### RECORDS TO USE ###

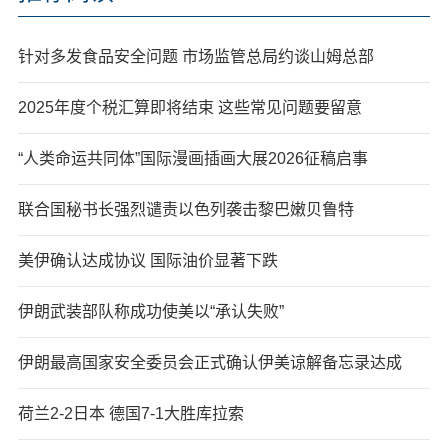
针对多发食品安全问题 市场监管总局约谈山姆总部
2025年度个税汇算即将结束 这些常见问题要留意
“人类命运共同体”国际漫画插画大展2026征稿启事
联合国秘书长强烈谴责以色列袭击黎巴嫩贝鲁特
美伊确认达成协议 国际油价显著下跌
伊朗武装部队称成功使美以“承认失败”
伊朗最高国家安全委员会正式确认伊美谅解备忘录达成
荷兰2-2日本 德国7-1大胜库拉索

###

_PROBLEM DETAILS:_ In the copy, include every line of the entries above exactly and none of the pictures.

_OUTPUT FOR THIS EXERCISE:_
针对多发食品安全问题 市场监管总局约谈山姆总部
2025年度个税汇算即将结束 这些常见问题要留意
“人类命运共同体”国际漫画插画大展2026征稿启事
联合国秘书长强烈谴责以色列袭击黎巴嫩贝鲁特
美伊确认达成协议 国际油价显著下跌
伊朗武装部队称成功使美以“承认失败”
伊朗最高国家安全委员会正式确认伊美谅解备忘录达成
荷兰2-2日本 德国7-1大胜库拉索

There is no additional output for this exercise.